### PROBLEM
The task calls for the line containing "BLEACH, 2/4: 0.599 -> 0" and all later lines, through the end of the entries below, to be set down exactly and without pictures.

------------------------------------------------------------

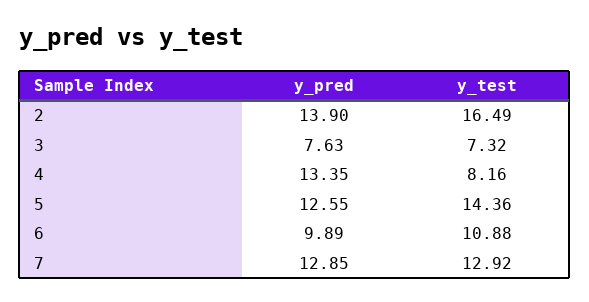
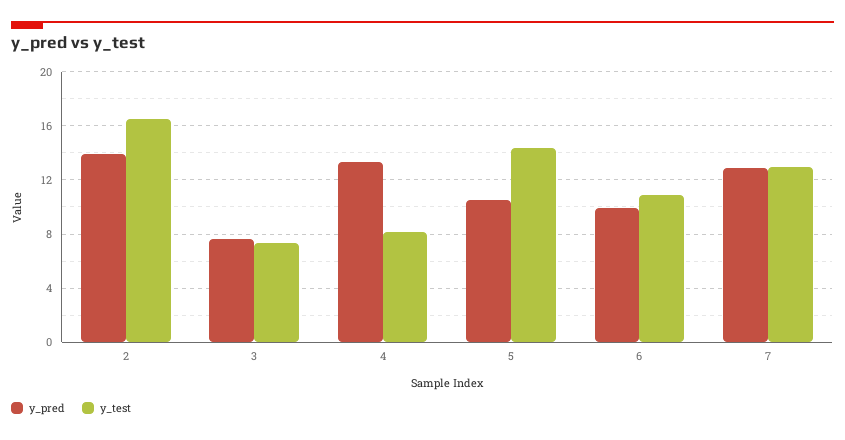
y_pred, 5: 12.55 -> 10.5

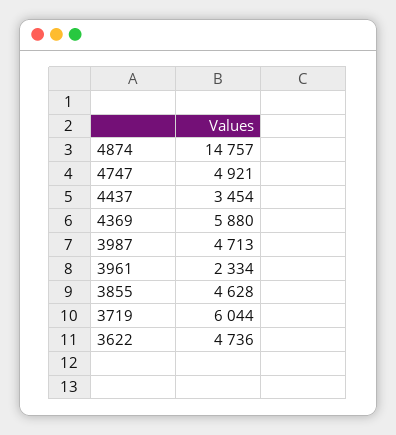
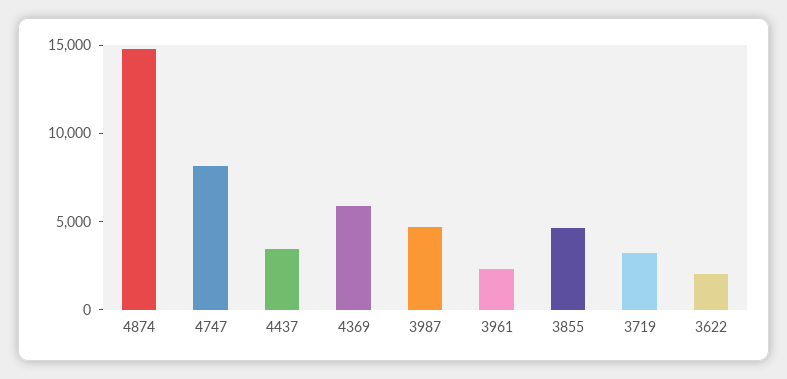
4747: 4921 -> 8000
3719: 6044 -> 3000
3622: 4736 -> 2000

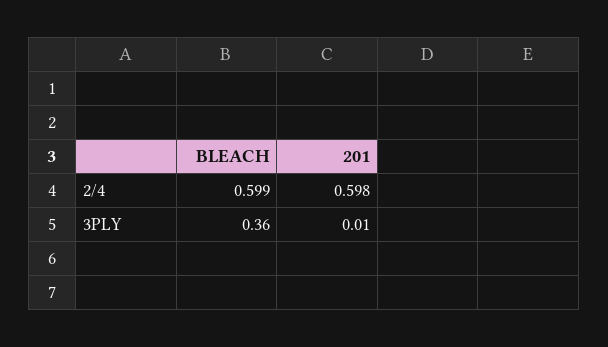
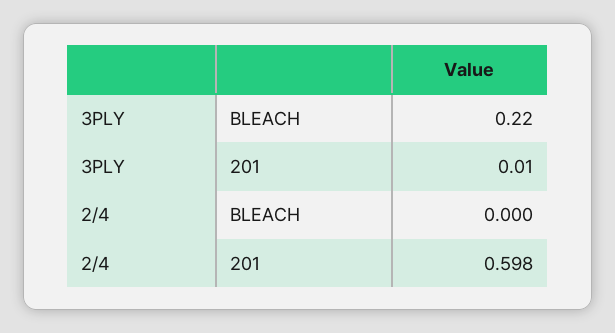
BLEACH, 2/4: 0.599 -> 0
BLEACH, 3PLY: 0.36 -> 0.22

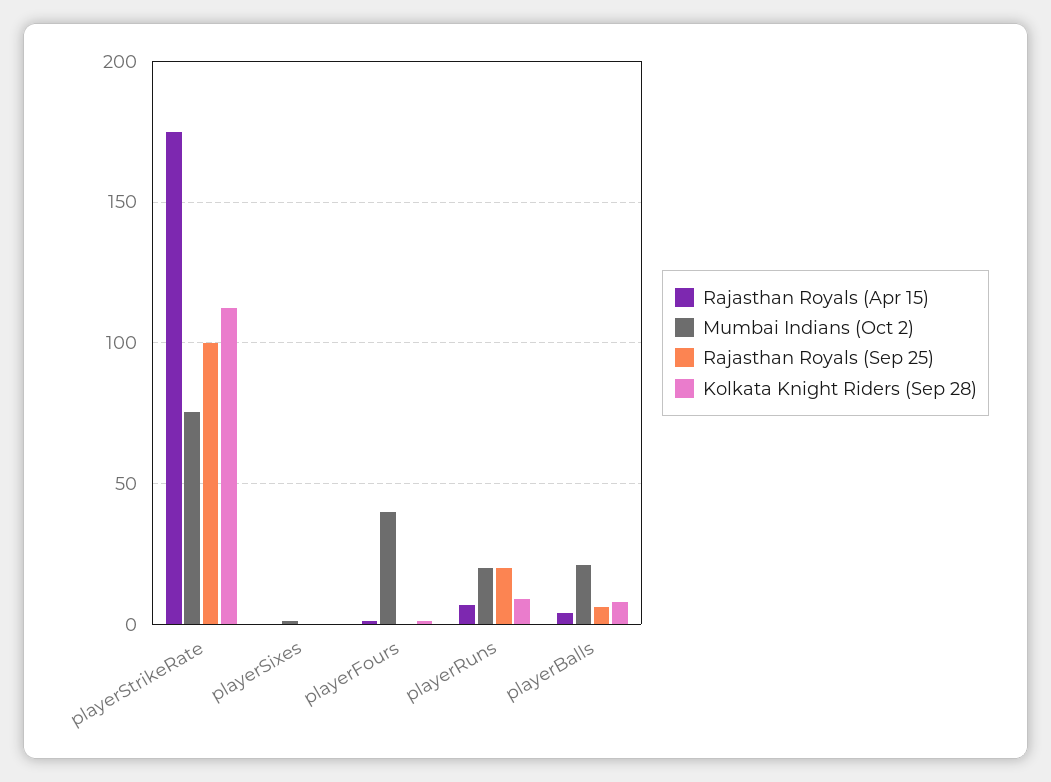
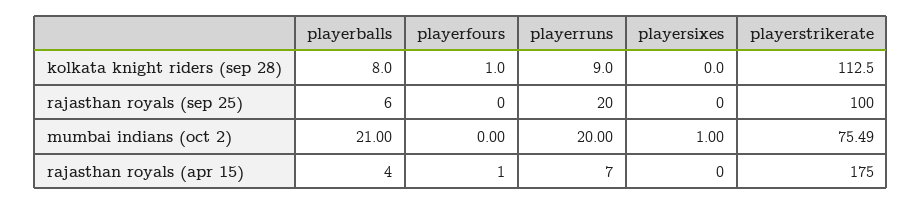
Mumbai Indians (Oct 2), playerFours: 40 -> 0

------------------------------------------------------------

### TASK OUTPUT
BLEACH, 2/4: 0.599 -> 0
BLEACH, 3PLY: 0.36 -> 0.22

Mumbai Indians (Oct 2), playerFours: 40 -> 0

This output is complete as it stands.